Erykah Badu on Walking Her First Runway for Vogue World

Photo: Courtesy of Emily Malan

Jesus might walk on water, but Erykah Badu glides down cobblestones. “I’m sure everybody had to really focus on each step,” she says of her fellow Vogue World models, who traipsed down West 13th street last night. “And you kind of let the ancestors guide your footsteps, hoping you don’t step in the wrong crack.” There were no wrong cracks for Badu when she every-so-smoothly stepped down the catwalk last night, wearing a craft-forward combination of Bode, CDLM, ERL, as well as her Badu World accessories. Yet, it was the first time that Badu ever took the runway. “It’s kind of too soon to say exactly how I feel. I'm still experiencing it and watching it back,” says a zen Badu over the phone. “I love to participate in fashion, the industry’s idea of style, and what it looks like from year to year, season to season.”
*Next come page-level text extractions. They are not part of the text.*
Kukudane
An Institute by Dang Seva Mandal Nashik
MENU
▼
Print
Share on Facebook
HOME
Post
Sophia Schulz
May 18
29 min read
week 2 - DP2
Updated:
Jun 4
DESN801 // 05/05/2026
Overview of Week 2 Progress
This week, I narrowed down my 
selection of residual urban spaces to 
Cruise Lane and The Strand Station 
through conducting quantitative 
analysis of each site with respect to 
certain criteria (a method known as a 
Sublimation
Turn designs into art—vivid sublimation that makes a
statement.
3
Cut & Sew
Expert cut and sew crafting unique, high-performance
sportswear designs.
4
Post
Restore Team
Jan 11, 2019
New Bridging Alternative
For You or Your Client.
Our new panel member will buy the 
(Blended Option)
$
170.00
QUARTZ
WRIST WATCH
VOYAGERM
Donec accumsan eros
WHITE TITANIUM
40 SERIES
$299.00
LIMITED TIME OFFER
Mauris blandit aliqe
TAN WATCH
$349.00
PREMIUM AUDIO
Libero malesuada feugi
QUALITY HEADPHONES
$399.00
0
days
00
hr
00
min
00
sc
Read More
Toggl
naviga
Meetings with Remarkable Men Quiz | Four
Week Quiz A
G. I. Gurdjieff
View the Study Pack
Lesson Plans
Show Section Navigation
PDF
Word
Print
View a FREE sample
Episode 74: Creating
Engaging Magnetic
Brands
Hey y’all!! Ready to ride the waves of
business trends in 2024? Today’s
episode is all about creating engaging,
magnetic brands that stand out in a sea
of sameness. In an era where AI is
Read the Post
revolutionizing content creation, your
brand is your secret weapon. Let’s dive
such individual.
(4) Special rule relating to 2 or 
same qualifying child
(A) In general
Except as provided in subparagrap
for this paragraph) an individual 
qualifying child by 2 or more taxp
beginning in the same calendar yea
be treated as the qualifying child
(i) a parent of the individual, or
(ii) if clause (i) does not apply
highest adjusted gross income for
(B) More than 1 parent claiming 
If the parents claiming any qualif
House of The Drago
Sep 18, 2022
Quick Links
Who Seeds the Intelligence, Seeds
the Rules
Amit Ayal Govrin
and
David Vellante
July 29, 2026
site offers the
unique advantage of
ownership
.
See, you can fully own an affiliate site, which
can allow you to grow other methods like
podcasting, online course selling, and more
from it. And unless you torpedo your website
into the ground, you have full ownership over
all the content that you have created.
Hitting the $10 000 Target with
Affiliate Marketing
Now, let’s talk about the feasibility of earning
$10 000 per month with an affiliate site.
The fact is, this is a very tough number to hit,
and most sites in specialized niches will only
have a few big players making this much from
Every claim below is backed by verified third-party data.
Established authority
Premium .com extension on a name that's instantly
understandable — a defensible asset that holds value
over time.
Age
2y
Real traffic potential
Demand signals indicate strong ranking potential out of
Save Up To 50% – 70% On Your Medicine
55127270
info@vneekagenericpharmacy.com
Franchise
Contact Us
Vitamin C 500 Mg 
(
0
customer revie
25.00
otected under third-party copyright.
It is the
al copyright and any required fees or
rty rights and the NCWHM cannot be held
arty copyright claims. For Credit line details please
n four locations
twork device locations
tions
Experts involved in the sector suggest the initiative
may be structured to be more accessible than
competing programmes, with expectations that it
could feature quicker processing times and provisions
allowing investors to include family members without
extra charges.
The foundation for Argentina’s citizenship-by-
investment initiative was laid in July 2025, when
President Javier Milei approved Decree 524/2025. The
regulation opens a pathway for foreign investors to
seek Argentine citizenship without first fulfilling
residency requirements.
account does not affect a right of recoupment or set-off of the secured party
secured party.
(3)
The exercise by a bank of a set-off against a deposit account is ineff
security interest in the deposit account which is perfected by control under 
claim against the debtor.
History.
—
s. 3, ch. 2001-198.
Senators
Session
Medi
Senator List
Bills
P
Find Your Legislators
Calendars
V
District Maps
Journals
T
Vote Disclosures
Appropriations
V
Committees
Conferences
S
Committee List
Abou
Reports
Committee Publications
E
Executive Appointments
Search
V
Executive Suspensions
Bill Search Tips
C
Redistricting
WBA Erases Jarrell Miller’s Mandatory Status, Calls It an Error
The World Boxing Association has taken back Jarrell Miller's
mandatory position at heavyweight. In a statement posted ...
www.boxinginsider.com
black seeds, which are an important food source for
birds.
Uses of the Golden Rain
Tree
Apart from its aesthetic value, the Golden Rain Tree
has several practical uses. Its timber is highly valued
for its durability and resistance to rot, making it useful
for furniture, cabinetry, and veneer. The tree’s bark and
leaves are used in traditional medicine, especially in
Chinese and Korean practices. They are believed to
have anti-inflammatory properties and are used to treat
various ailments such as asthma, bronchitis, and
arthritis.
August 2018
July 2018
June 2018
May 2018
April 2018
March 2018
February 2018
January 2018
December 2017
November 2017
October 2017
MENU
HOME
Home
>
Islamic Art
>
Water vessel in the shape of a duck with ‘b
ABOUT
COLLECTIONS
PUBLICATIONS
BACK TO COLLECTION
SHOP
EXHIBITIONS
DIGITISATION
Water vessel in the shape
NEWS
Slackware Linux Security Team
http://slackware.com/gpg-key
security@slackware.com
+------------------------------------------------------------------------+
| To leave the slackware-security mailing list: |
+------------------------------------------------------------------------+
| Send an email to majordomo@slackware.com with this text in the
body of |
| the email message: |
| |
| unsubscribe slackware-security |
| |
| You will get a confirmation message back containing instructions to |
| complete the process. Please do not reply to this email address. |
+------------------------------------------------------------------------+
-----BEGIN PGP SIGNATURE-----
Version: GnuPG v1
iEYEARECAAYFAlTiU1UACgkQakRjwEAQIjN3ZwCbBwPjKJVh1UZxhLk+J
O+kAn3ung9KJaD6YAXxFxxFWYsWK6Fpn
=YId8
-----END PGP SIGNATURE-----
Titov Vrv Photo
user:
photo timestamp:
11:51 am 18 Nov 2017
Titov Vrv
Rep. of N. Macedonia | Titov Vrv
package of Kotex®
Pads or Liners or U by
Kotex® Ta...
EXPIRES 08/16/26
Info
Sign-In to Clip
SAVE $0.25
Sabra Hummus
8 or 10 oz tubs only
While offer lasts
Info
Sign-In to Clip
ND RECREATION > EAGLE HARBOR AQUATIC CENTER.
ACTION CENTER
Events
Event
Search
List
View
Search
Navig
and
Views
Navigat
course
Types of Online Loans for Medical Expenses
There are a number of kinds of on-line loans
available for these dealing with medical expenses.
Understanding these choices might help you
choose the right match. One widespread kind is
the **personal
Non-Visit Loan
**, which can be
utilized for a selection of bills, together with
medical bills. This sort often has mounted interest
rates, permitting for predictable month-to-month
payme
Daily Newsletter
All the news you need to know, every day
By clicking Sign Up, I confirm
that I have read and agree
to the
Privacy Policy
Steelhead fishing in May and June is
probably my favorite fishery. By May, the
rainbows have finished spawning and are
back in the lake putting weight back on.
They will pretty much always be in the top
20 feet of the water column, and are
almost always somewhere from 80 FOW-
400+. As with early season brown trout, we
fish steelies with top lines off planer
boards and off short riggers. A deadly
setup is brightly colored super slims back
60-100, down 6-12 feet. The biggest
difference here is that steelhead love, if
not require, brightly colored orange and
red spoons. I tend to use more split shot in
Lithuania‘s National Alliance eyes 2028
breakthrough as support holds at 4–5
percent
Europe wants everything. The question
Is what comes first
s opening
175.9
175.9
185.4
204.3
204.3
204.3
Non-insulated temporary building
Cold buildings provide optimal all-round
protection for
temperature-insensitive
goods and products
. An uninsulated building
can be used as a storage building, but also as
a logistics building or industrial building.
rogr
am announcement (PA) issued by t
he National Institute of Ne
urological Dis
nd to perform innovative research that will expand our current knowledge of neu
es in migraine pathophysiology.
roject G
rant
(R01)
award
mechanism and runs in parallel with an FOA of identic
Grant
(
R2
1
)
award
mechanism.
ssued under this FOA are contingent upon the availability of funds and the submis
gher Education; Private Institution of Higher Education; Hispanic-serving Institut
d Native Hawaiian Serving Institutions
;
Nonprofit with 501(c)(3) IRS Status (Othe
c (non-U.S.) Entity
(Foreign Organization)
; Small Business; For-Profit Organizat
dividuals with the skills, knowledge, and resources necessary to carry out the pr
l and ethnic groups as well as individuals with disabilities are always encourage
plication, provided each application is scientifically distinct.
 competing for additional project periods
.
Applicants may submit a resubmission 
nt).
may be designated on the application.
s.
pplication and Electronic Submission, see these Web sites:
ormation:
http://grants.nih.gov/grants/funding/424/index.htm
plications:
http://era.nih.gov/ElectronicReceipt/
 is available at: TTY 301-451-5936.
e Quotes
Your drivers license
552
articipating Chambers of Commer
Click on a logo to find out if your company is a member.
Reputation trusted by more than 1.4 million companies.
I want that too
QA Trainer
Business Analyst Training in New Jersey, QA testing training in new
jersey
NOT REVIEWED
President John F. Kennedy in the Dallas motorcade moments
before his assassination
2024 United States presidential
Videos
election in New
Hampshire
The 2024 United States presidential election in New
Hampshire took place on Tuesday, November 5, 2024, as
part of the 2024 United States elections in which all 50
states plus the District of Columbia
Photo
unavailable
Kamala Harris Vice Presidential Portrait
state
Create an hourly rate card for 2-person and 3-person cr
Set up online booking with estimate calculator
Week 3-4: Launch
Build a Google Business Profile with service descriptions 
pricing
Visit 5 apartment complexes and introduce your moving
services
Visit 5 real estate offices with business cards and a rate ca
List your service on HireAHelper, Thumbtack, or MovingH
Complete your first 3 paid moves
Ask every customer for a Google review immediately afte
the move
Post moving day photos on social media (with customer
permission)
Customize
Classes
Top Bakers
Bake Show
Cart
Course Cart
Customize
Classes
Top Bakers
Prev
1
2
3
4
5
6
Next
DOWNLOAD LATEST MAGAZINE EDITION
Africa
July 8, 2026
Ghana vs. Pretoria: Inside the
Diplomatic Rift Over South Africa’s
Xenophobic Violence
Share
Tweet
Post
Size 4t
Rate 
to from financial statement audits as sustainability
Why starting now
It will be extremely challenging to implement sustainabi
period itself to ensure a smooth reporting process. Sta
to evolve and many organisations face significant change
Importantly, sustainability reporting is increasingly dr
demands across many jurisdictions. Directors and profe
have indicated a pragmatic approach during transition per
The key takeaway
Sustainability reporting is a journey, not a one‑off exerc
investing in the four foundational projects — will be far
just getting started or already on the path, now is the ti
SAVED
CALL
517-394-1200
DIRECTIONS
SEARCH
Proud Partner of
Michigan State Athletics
The look—with plenty of layers and overlapping long silhouettes—could have been plucked from the singer’s own closet. The ensemble, which was styled by Alex Harrington, was composed of a delicate Bode tunic, a plaid ERL suit, a CDLM garland, and hulking platform Junya Watanabe boots. “It’s a sculpture or painting of sorts,” she says. “It’s just my own aesthetic understanding.”

Photo: Isidore Montag / Gorunway.com

Fans will also notice that the singer wore her signature hat, one of the many from her collection. “It’s a lot,” Badu said of the uncountable number of chapeaux that she owns. This one in particular was a collaboration between Badu and Gunner Foxx, a milliner based in Los Angeles who uses 19th-century techniques to age and weather his hats. Inside of Badu’s particular hat—which featured a deliciously crackled tall crown and a red bandana tied around the brim—was an affirmation. It was named Manuela Mexico, an alias for Badu. “She’s poker face, red lips, mama’s gun,” Badu says.

If guests sitting front row at Vogue World heard a jingle from her neckful of medallions, that was on purpose. Badu loves the sound of her baubles. “I love that the garments that I get to wear have sound and movement and make music. The beads and metal pieces and things that I constantly add to my wardrobe are parts of what makes me, me,” she says, “I love my clothes to sing.” And they certainly did.